In Poland, personal income is subject to income tax on individuals. In principle, this tax is payable in accordance with the scale using the tax rates of 18% and 32% (the higher rate applies to income in excess of the amount of 85,528 zl). Individuals who run a business or carry out specific agricultural production may, subject to certain conditions, pay 19% of tax. They are not, however, entitled to tax reliefs provided for in the PIT Law. The rate of 19% applies to income from capital, for example from the sale of securities or from interest on bank deposits.
Taxpayers who pay taxes using the scale may e.g. make use of tax reliefs for children or of the rehabilitation allowance.
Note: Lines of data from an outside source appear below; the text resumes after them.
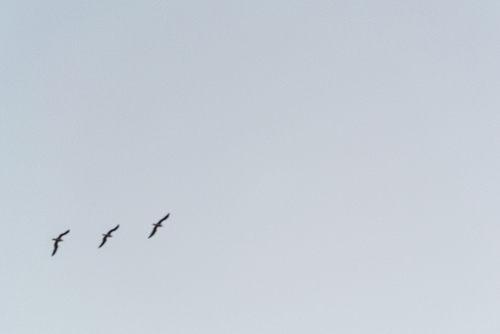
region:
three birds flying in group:
[42, 202, 178, 287]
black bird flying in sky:
[146, 208, 187, 255]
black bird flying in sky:
[97, 225, 122, 255]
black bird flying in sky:
[51, 229, 72, 259]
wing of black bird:
[154, 210, 174, 218]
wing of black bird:
[144, 224, 161, 241]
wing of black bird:
[94, 237, 109, 249]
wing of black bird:
[106, 219, 123, 233]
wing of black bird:
[47, 242, 64, 254]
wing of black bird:
[55, 225, 77, 237]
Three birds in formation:
[19, 195, 196, 255]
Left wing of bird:
[162, 207, 172, 221]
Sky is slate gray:
[2, 4, 499, 197]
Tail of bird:
[48, 237, 56, 241]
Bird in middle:
[87, 220, 119, 243]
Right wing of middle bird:
[93, 236, 108, 250]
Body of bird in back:
[50, 237, 63, 239]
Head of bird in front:
[157, 221, 166, 226]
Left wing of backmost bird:
[54, 230, 76, 236]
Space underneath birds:
[48, 262, 276, 329]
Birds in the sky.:
[7, 206, 193, 270]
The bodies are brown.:
[41, 221, 171, 250]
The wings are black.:
[131, 196, 183, 260]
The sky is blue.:
[295, 196, 486, 312]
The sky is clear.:
[185, 115, 404, 257]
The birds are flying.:
[27, 193, 192, 273]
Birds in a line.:
[40, 205, 210, 273]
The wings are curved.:
[38, 210, 75, 260]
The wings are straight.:
[139, 187, 180, 249]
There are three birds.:
[26, 204, 196, 261]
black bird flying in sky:
[48, 222, 82, 269]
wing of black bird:
[106, 219, 119, 228]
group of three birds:
[20, 195, 200, 260]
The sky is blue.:
[183, 37, 342, 150]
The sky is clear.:
[231, 176, 383, 296]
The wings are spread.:
[135, 206, 194, 249]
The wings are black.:
[139, 206, 178, 246]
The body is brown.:
[147, 215, 172, 234]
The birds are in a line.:
[40, 209, 191, 264]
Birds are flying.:
[25, 197, 175, 261]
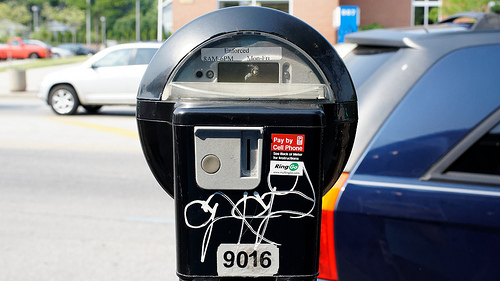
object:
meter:
[134, 5, 359, 280]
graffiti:
[180, 160, 318, 262]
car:
[318, 26, 500, 279]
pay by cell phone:
[269, 134, 305, 152]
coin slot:
[245, 141, 253, 172]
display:
[214, 60, 279, 85]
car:
[26, 40, 165, 117]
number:
[220, 250, 236, 268]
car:
[0, 34, 50, 61]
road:
[0, 102, 179, 280]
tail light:
[318, 171, 353, 280]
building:
[158, 3, 497, 44]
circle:
[134, 5, 359, 198]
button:
[200, 154, 222, 174]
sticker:
[268, 160, 305, 176]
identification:
[216, 243, 279, 278]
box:
[171, 107, 328, 280]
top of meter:
[137, 4, 360, 198]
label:
[200, 44, 283, 63]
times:
[202, 55, 234, 62]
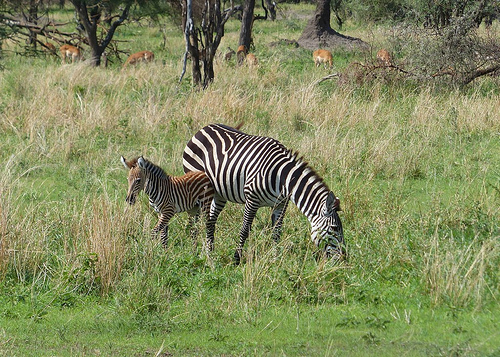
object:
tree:
[67, 0, 132, 64]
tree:
[237, 0, 255, 60]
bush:
[330, 0, 393, 24]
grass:
[0, 0, 500, 357]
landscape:
[0, 0, 500, 357]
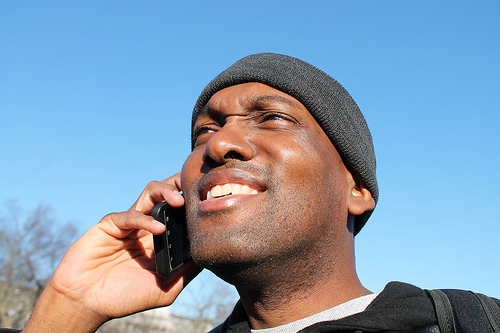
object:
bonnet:
[189, 52, 379, 235]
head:
[177, 52, 375, 272]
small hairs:
[174, 163, 339, 310]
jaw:
[183, 217, 317, 269]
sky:
[0, 0, 496, 320]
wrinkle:
[276, 121, 298, 130]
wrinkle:
[261, 124, 283, 130]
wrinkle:
[245, 112, 257, 126]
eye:
[255, 112, 299, 130]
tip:
[347, 204, 366, 214]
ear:
[346, 183, 378, 213]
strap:
[423, 289, 454, 332]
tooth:
[223, 182, 231, 193]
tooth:
[212, 183, 222, 196]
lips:
[196, 167, 269, 197]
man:
[17, 52, 498, 332]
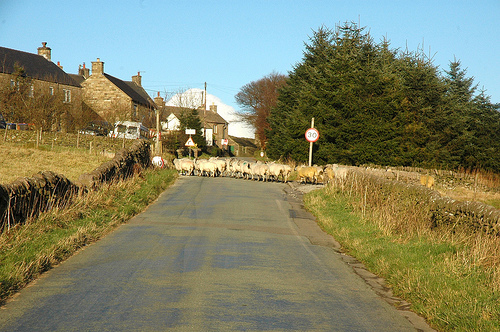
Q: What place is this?
A: It is a road.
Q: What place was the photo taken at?
A: It was taken at the road.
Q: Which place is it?
A: It is a road.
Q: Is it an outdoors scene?
A: Yes, it is outdoors.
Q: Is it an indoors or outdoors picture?
A: It is outdoors.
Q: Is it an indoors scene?
A: No, it is outdoors.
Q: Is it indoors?
A: No, it is outdoors.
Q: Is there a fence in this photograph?
A: Yes, there is a fence.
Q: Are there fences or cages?
A: Yes, there is a fence.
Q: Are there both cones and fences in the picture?
A: No, there is a fence but no cones.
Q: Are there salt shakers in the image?
A: No, there are no salt shakers.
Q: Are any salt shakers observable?
A: No, there are no salt shakers.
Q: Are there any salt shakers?
A: No, there are no salt shakers.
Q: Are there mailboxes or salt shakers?
A: No, there are no salt shakers or mailboxes.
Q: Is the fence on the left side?
A: Yes, the fence is on the left of the image.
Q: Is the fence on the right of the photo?
A: No, the fence is on the left of the image.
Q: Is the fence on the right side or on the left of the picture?
A: The fence is on the left of the image.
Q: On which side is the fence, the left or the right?
A: The fence is on the left of the image.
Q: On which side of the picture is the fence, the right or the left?
A: The fence is on the left of the image.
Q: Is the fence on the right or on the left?
A: The fence is on the left of the image.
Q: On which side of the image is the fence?
A: The fence is on the left of the image.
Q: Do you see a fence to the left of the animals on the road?
A: Yes, there is a fence to the left of the animals.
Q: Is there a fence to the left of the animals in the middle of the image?
A: Yes, there is a fence to the left of the animals.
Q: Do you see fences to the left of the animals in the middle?
A: Yes, there is a fence to the left of the animals.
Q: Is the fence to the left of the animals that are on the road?
A: Yes, the fence is to the left of the animals.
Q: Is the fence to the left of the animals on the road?
A: Yes, the fence is to the left of the animals.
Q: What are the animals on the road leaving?
A: The animals are leaving the field.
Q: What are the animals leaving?
A: The animals are leaving the field.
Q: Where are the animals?
A: The animals are on the road.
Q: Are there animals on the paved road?
A: Yes, there are animals on the road.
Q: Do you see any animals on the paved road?
A: Yes, there are animals on the road.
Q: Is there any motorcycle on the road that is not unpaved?
A: No, there are animals on the road.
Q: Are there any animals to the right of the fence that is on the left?
A: Yes, there are animals to the right of the fence.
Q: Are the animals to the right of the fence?
A: Yes, the animals are to the right of the fence.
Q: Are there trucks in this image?
A: No, there are no trucks.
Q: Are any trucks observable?
A: No, there are no trucks.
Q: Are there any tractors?
A: No, there are no tractors.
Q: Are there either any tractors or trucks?
A: No, there are no tractors or trucks.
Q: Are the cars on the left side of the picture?
A: Yes, the cars are on the left of the image.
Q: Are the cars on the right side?
A: No, the cars are on the left of the image.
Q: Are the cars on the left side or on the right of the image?
A: The cars are on the left of the image.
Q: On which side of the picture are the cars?
A: The cars are on the left of the image.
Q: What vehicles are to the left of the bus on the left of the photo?
A: The vehicles are cars.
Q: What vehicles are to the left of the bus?
A: The vehicles are cars.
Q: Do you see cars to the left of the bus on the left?
A: Yes, there are cars to the left of the bus.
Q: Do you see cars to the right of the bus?
A: No, the cars are to the left of the bus.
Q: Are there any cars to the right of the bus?
A: No, the cars are to the left of the bus.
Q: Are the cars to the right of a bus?
A: No, the cars are to the left of a bus.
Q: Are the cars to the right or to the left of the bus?
A: The cars are to the left of the bus.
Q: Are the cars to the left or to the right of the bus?
A: The cars are to the left of the bus.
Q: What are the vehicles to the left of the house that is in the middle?
A: The vehicles are cars.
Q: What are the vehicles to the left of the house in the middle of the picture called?
A: The vehicles are cars.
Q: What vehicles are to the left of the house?
A: The vehicles are cars.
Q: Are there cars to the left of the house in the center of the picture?
A: Yes, there are cars to the left of the house.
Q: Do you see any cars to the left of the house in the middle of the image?
A: Yes, there are cars to the left of the house.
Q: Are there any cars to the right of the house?
A: No, the cars are to the left of the house.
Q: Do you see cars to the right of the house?
A: No, the cars are to the left of the house.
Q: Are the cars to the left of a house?
A: Yes, the cars are to the left of a house.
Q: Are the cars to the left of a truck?
A: No, the cars are to the left of a house.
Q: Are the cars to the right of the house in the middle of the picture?
A: No, the cars are to the left of the house.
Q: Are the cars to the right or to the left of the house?
A: The cars are to the left of the house.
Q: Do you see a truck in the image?
A: No, there are no trucks.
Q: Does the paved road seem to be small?
A: Yes, the road is small.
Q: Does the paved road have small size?
A: Yes, the road is small.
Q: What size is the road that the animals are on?
A: The road is small.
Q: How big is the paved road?
A: The road is small.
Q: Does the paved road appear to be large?
A: No, the road is small.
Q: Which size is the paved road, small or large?
A: The road is small.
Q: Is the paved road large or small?
A: The road is small.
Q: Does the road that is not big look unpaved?
A: No, the road is paved.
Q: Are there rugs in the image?
A: No, there are no rugs.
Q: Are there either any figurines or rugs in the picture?
A: No, there are no rugs or figurines.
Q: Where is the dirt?
A: The dirt is on the road.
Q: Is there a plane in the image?
A: No, there are no airplanes.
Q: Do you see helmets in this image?
A: No, there are no helmets.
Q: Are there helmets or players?
A: No, there are no helmets or players.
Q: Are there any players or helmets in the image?
A: No, there are no helmets or players.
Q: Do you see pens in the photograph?
A: No, there are no pens.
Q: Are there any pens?
A: No, there are no pens.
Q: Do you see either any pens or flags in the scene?
A: No, there are no pens or flags.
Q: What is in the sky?
A: The clouds are in the sky.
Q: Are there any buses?
A: Yes, there is a bus.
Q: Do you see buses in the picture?
A: Yes, there is a bus.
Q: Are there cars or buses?
A: Yes, there is a bus.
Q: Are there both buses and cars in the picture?
A: Yes, there are both a bus and a car.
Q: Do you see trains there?
A: No, there are no trains.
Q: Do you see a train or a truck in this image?
A: No, there are no trains or trucks.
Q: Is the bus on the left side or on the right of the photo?
A: The bus is on the left of the image.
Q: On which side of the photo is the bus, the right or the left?
A: The bus is on the left of the image.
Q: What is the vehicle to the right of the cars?
A: The vehicle is a bus.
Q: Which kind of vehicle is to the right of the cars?
A: The vehicle is a bus.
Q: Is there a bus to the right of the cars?
A: Yes, there is a bus to the right of the cars.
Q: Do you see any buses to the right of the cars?
A: Yes, there is a bus to the right of the cars.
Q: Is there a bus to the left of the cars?
A: No, the bus is to the right of the cars.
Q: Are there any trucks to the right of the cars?
A: No, there is a bus to the right of the cars.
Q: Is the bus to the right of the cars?
A: Yes, the bus is to the right of the cars.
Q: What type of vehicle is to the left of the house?
A: The vehicle is a bus.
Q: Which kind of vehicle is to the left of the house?
A: The vehicle is a bus.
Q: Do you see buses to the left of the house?
A: Yes, there is a bus to the left of the house.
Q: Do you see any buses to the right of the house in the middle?
A: No, the bus is to the left of the house.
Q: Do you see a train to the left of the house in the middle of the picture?
A: No, there is a bus to the left of the house.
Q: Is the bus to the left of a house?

Income of individuals who run a business (also in the form of a civil law partnership) may also be taxed – subject to certain conditions – with the so-called lump sum tax on registered revenues. The taxable base in this case is the revenue without any reduction for the costs of obtaining the revenue. The tax rate depends on the type of business run. And so, for revenues in the field of free professions it is 20%, whereas in the case of revenues from intermediation in wholesale trade, hotels, car hire – 17%. In the case of manufacturing operations or construction works the rate of 5.5% will be applied.
In the case of single-person entrepreneurs there is also a possibility of income taxation in the form of tax cards. Taxpayers taxed in this way do not have to keep accounting books or records, file tax returns or pay income tax advances. The tax card rates are set in quota terms and their amount is dependent on e.g.: the nature and extent of the operations; the number of employed workers; the number of inhabitants in the locality in which a business is run.
INHERITANCE AND DONATION TAX
Under the Polish law the inheritance and donation tax is also one of personal taxes. It covers, for example, the acquisition of goods or property rights by way of e.g.: inheritance, donation, donor instruction, acquisitive prescription, guaranteed share in inheritance, free of charge allowances and easements. In addition, the tax is paid on the acquisition of rights to the savings deposit following a deposit instruction in the event of death, and the acquisition of share units following an instruction of an open investment fund participant or an instruction of a specialised open investment fund participant in the event of his or her death.
The amount of tax or of the tax exemption depends on the so-called tax group which specifies the personal relation of the acquirer to the person from whom or through whose death he or she obtained things and property rights. The rates range from 3% to 20%. In principle, immediate family is exempted from the Inheritance and Donation Tax subject to certain conditions. The Law provides for tax-free amounts which depend on the tax group. Preferences are also obtained in respect of donations to be used for the purchase of an apartment or building of a house.